Amazon Web Services can be a great platform for startups when they’re small, but costs can outpace revenue growth pretty quick — especially if you’re offering a a free consumer service. At AWS’s Re: Invent user conference last week, engineers from Pinterest, Flipboard and Yelp shared their impressive and sometimes ingenious techniques for keeping costs under control and their bottom lines healthy.
Pinterest Operations Engineer Ryan Park had the stage to himself for a session on Wednesday, while Flipboard Chief Architect Greg Scallon and Yelp Engineering Manager Jim Blomo teamed up with Kleiner Perkins Caufield Byers Partner Ray Bradford to form a trifecta of wisdom on Thursday.
Know — and measure — your costs
Flipboard’s Scallon had a paradoxical lesson for the audience when it comes to managing cloud-based infrastructure: Embrace the cloud, but be afraid of the cloud. Yes, it’s flexible and affordable if done right, but all it takes is poor planning or a handful of servers left running ad infinitum, and the costs can begin to grow out of control. That’s why Flipboard assigns members of its engineering team the title of “chief miser,” which means they’re the ones who decide that applications are using the right resources and using them wisely.
Thanks to a variety of practices, including its miserly ways, Scallon said Flipboard is now running about 900 instances at any given time. That’s down from a peak of about 1,500.
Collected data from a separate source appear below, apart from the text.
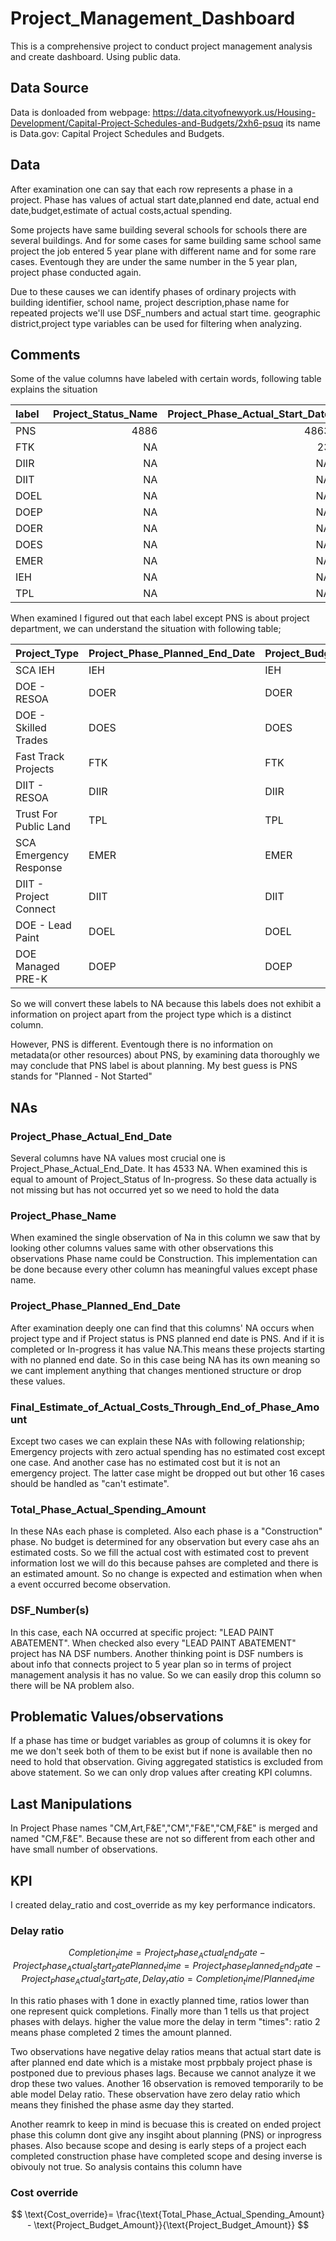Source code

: # Project_Management_Dashboard
This is a comprehensive project to conduct project management analysis and create dashboard. Using public data.

## Data Source 
Data is donloaded from webpage:
https://data.cityofnewyork.us/Housing-Development/Capital-Project-Schedules-and-Budgets/2xh6-psuq
its name is 
Data.gov: Capital Project Schedules and Budgets.

## Data

After examination one can say that each row represents a phase in a project. Phase has values of actual start date,planned end date, actual end date,budget,estimate of actual costs,actual spending.

Some projects have same building several schools for schools there are several buildings. And for some cases for same building same school same project the job entered 5 year plane with different name and for some rare cases. Eventough they are under the same number in the 5 year plan, project phase conducted again.

Due to these causes we can identify phases of ordinary projects with building identifier, school name, project description,phase name for repeated projects we'll use DSF_numbers and actual start time. geographic district,project type variables can be used for filtering when analyzing.


## Comments
Some of the value columns have labeled with certain words, following table explains the situation

|label | Project_Status_Name| Project_Phase_Actual_Start_Date| Project_Phase_Planned_End_Date| Project_Phase_Actual_End_Date| Project_Budget_Amount|
|:-----|-------------------:|-------------------------------:|------------------------------:|-----------------------------:|---------------------:|
|PNS   |                4886|                            4863|                           4863|                          4863|                    NA|
|FTK   |                  NA|                              23|                            353|                            23|                   353|
|DIIR  |                  NA|                              NA|                            350|                            NA|                  1058|
|DIIT  |                  NA|                              NA|                             53|                            NA|                    53|
|DOEL  |                  NA|                              NA|                             21|                            NA|                    21|
|DOEP  |                  NA|                              NA|                              5|                            NA|                     5|
|DOER  |                  NA|                              NA|                            661|                            NA|                  1860|
|DOES  |                  NA|                              NA|                           1051|                            NA|                  1051|
|EMER  |                  NA|                              NA|                            119|                            NA|                   119|
|IEH   |                  NA|                              NA|                            694|                            NA|                   694|
|TPL   |                  NA|                              NA|                              9|                            NA|                    12|

When examined I figured out that each label except PNS is about project department, we can understand the situation with following table;

|Project_Type           |Project_Phase_Planned_End_Date |Project_Budget_Amount |
|:----------------------|:------------------------------|:---------------------|
|SCA IEH                |IEH                            |IEH                   |
|DOE - RESOA            |DOER                           |DOER                  |
|DOE - Skilled Trades   |DOES                           |DOES                  |
|Fast Track Projects    |FTK                            |FTK                   |
|DIIT - RESOA           |DIIR                           |DIIR                  |
|Trust For Public Land  |TPL                            |TPL                   |
|SCA Emergency Response |EMER                           |EMER                  |
|DIIT - Project Connect |DIIT                           |DIIT                  |
|DOE - Lead Paint       |DOEL                           |DOEL                  |
|DOE Managed PRE-K      |DOEP                           |DOEP                  |

So we will convert these labels to NA because this labels does not exhibit a information on project apart from the project type which is a distinct column.

However, PNS is different. Eventough there is no information on metadata(or other resources) about PNS, by examining data thoroughly we may conclude that PNS label is about planning. My best guess is PNS stands for "Planned - Not Started"

## NAs

### Project_Phase_Actual_End_Date

Several columns have NA values most crucial one is Project_Phase_Actual_End_Date.
It has 4533 NA. When examined this is equal to amount of Project_Status of In-progress.
So these data actually is not missing but has not occurred yet so we need to hold the data 

### Project_Phase_Name

When examined the single observation of Na in this column we saw that by looking other columns values same with other observations this observations Phase name could be Construction.
This implementation can be done because every other column has meaningful values except phase name.

### Project_Phase_Planned_End_Date

After examination deeply one can find that this columns' NA occurs when project type and if Project status is PNS planned end date is PNS. And if it is completed or In-progress it has value NA.This means these projects starting with no planned end date. So in this case being NA has its own meaning so we cant implement anything that changes mentioned structure or drop these values.

### Final_Estimate_of_Actual_Costs_Through_End_of_Phase_Amount

Except two cases we can explain these NAs with following relationship; Emergency projects with zero actual spending has no estimated cost except one case. And another case has no estimated cost but it is not an emergency project. The latter case might be dropped out but other 16 cases should be handled as "can't estimate".

### Total_Phase_Actual_Spending_Amount

In these NAs each phase is completed. Also each phase is a "Construction" phase. No budget is determined for any observation but every case ahs an estimated costs. So we fill the actual cost with estimated cost to prevent information lost we will do this because pahses are completed and there is an estimated amount. So no change is expected and estimation when when a event occurred become observation.

### DSF_Number(s) 

In this case, each NA occurred at specific project: "LEAD PAINT ABATEMENT". When checked also every "LEAD PAINT ABATEMENT" project has NA DSF numbers. Another thinking point is DSF numbers is about info that connects project to 5 year plan so in terms of project management analysis it has no value. So we can easily drop this column so there will be NA problem also.

## Problematic Values/observations

If a phase has time or budget variables as group of columns it is okey for me we don't seek both of them to be exist but if none is available then no need to hold that observation.
Giving aggregated statistics is excluded from above statement. So we can only drop values after creating KPI columns.


## Last Manipulations

In Project Phase names "CM,Art,F&E","CM","F&E","CM,F&E" is merged and named "CM,F&E". Because these are not so different from each other and have small number of observations.


## KPI

I created delay_ratio and cost_override as my key performance indicators.

### Delay ratio 

$$
Completion_time = Project_Phase_Actual_End_Date-Project_Phase_Actual_Start_Date
Planned_time = Project_Phase_Planned_End_Date-Project_Phase_Actual_Start_Date,
Delay_ratio = Completion_time / Planned_time
$$

In this ratio phases with 1 done in exactly planned time, ratios lower than one represent quick completions. Finally more than 1 tells us that project phases with delays. higher the value more the delay in term "times": ratio 2 means phase completed 2 times the amount planned.

Two observations have negative delay ratios means that actual start date is after planned end date which is a mistake most prpbbaly project phase is postponed due to previous phases lags. Because we cannot analyze it we drop these two values.
Another 16 observation is removed temporarily to be able model Delay ratio. These observation have zero delay ratio which means they finished the phase asme day they started.

Another reamrk to keep in mind is becuase this is created on ended project phase this column dont give any insgiht about planning (PNS) or inprogress phases.
Also because scope and desing is early steps of a project each completed construction phase have completed scope and desing inverse is obivouly not true. So analysis contains this column have
### Cost override

$$
\text{Cost_override}= \frac{\text{Total_Phase_Actual_Spending_Amount} - \text{Project_Budget_Amount}}{\text{Project_Budget_Amount}}
$$





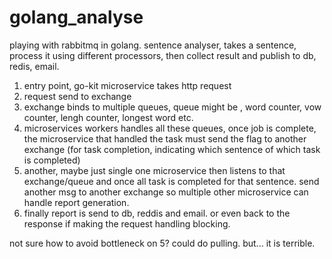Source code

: # golang_analyse

playing with rabbitmq in golang. sentence analyser, takes a sentence, process it using different processors, then collect result and publish to db, redis, email.

1. entry point, go-kit microservice takes http request 
2. request send to exchange 
3. exchange binds to multiple queues, queue might be , word counter, vow counter, lengh counter, longest word etc.
4. microservices workers handles all these queues, once job is complete, the microservice that handled the task must send the flag to another exchange (for task completion, indicating which sentence of which task is completed)
5. another, maybe just single one microservice then listens to that exchange/queue and once all task is completed for that sentence. send another msg to another exchange so multiple other microservice can handle report generation.
6. finally report is send to db, reddis and email. or even back to the response if making the request handling blocking. 

not sure how to avoid bottleneck on 5? could do pulling. but... it is terrible.

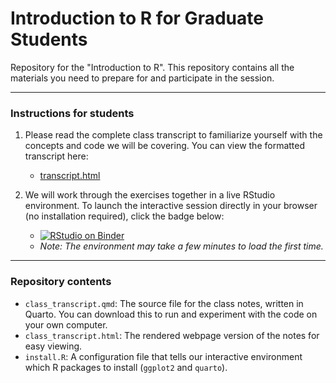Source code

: # Introduction to R for Graduate Students

Repository for the "Introduction to R". This repository contains all the materials you need to prepare for and participate in the session.

---

### Instructions for students

1.  Please read the complete class transcript to familiarize yourself with the concepts and code we will be covering. You can view the formatted transcript here:
    * [transcript.html](https://github.com/mdetcharoen/R-introduction/blob/main/transcript.md)

2.  We will work through the exercises together in a live RStudio environment. To launch the interactive session directly in your browser (no installation required), click the badge below:
    * [![RStudio on Binder](https://mybinder.org/badge_logo.svg)](https://mybinder.org/v2/gh/mdetcharoen/R-introduction/main?urlpath=rstudio)
    * *Note: The environment may take a few minutes to load the first time.*

---

### Repository contents

* `class_transcript.qmd`: The source file for the class notes, written in Quarto. You can download this to run and experiment with the code on your own computer.
* `class_transcript.html`: The rendered webpage version of the notes for easy viewing.
* `install.R`: A configuration file that tells our interactive environment which R packages to install (`ggplot2` and `quarto`).
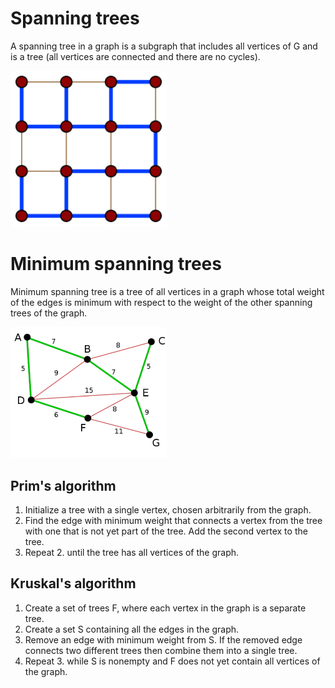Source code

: # Spanning trees

A spanning tree in a graph is a subgraph that includes all vertices of G and
is a tree (all vertices are connected and there are no cycles).

<img src="images/spanning_tree.png" width="250" />

# Minimum spanning trees

Minimum spanning tree is a tree of all vertices in a graph whose total weight
of the edges is minimum with respect to the weight of the other spanning trees
of the graph.

<img src="images/minimum_spanning_tree.png" width="250" />

## Prim's algorithm

1. Initialize a tree with a single vertex, chosen arbitrarily from the graph.
2. Find the edge with minimum weight that connects a vertex from the tree with one
  that is not yet part of the tree. Add the second vertex to the tree.
3. Repeat 2. until the tree has all vertices of the graph.

## Kruskal's algorithm

1. Create a set of trees F, where each vertex in the graph is a separate tree.
2. Create a set S containing all the edges in the graph.
3. Remove an edge with minimum weight from S. If the removed edge connects two different trees then combine them into a single tree.
4. Repeat 3. while S is nonempty and F does not yet contain all vertices of the graph.
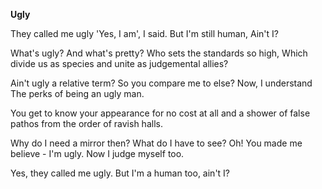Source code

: **Ugly**

They called me ugly
'Yes, I am', I said.
But I'm still human,
Ain't I?

What's ugly? And what's pretty?
Who sets the standards so high,
Which divide us as species
and unite as judgemental allies?

Ain't ugly a relative term?
So you compare me to else?
Now, I understand
The perks of being an ugly man.

You get to know your appearance
for no cost at all 
and a shower of false pathos
from the order of ravish halls.

Why do I need a mirror then?
What do I have to see?
Oh! You made me believe - I'm ugly.
Now I judge myself too.

Yes, they called me ugly.
But I'm a human too,
ain't I?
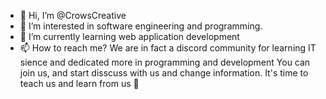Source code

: - 👋 Hi, I’m @CrowsCreative
- 👀 I’m interested in software engineering and programming. 
- 🌱 I’m currently learning web application development
- 📫 How to reach me? 
We are in fact a discord community for learning IT sience and dedicated more in programming and development
You can join us, and start disscuss with us and change information. It's time to teach us and learn from us 👾

<!---
CrowsCreative/CrowsCreative is a ✨ special ✨ repository because its `README.md` (this file) appears on your GitHub profile.
You can click the Preview link to take a look at your changes.
--->
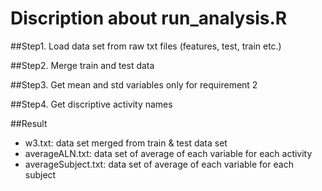 Discription about run_analysis.R
===================
##Step1. Load data set from raw txt files (features, test, train etc.)

##Step2. Merge train and test data

##Step3. Get mean and std variables only for requirement 2

##Step4. Get discriptive activity names

##Result
* w3.txt: data set merged from train & test data set
* averageALN.txt: data set of average of each variable for each activity
* averageSubject.txt: data set of average of each variable for each subject

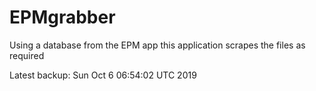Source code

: # EPMgrabber
Using a database from the EPM app this application scrapes the files as required


Latest backup: Sun Oct 6 06:54:02 UTC 2019
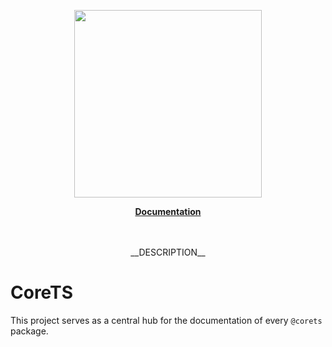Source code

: <p align="center"><a href="https://corets.github.io"><img src="https://corets.github.io/public/logo-github-readme.svg" width="300"/></a></p>

<p align="center"><b><a href="https://corets.github.io">Documentation</a></b><br/><br/><br/></p>

<p align="center">__DESCRIPTION__</p>

# CoreTS

This project serves as a central hub for the documentation of every `@corets` package.
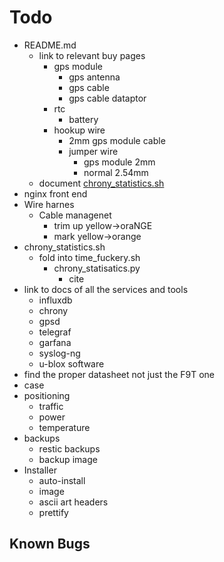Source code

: # Todo
* README.md
  * link to relevant buy pages
    * gps module
      * gps antenna
      * gps cable
      * gps cable dataptor
    * rtc
      * battery
    * hookup wire
      * 2mm gps module cable
      * jumper wire
        * gps module 2mm
        * normal 2.54mm
  * document [chrony_statistics.sh](Calculations/chrony_statistics.sh)
* nginx front end
* Wire harnes
  * Cable managenet
    * trim up yellow->oraNGE
    * mark yellow->orange
* chrony_statistics.sh
  * fold into time_fuckery.sh
    * chrony_statisatics.py
      * cite
* link to docs of all the services and tools
	* influxdb
	* chrony
	* gpsd
	* telegraf
	* garfana
	* syslog-ng
	* u-blox software
* find the proper datasheet not just the F9T one
* case
* positioning
    * traffic
    * power
    * temperature
* backups
    * restic backups
    * backup image 
* Installer
    * auto-install
    * image
    * ascii art headers
    * prettify
  
## Known Bugs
One way to help ensure this sort lean operation is to understand your business inputs and outputs, Kleiner Perkins’s Bradford explained. He suggests companies ask, for example, what it costs them to serve a free user on their platform and how does that change with scale or affect the experience they can offer premium users. Pick metrics that really matter, he said (e.g., infrastructure cost per user per month) and then consider how long your current architecture can sustain that cost before it’s time to retool.
The secret weapon: Source your instances wisely
Pinterest, Yelp and Flipboard all swear by AWS’s pre-paid Reserved Instances in order to save money over the long haul. In fact, Flipboard’s Scallon said, the e-reading startup sees cost savings of about 80 percent over three years by using heavy-duty Reserved Instances instead of on-demand instances for its base workloads, and the break-even point might be only eight or nine months. Pinterest’s Park cited savings of about 70 percent over three years using them.
Yelp’s Blomo said his company is a heavy Elastic MapReduce (EMR) user, peaking at more than 350 Elastic MapReduce instances when many developers run their Hadoop jobs simultaneously or when it’s doing nightly analysis of its log files. In order to keep costs in check, Yelp uses Reserved Instances whenever possible to save on hourly bills and has implemented a job-flow pooling system to keep Hadoop jobs running continuously as resources become available. This helps avoid the situation where a job completes in 61 minutes, for example, thus triggering the charge for a full hour of resources even though it only used a minute worth of the second hour.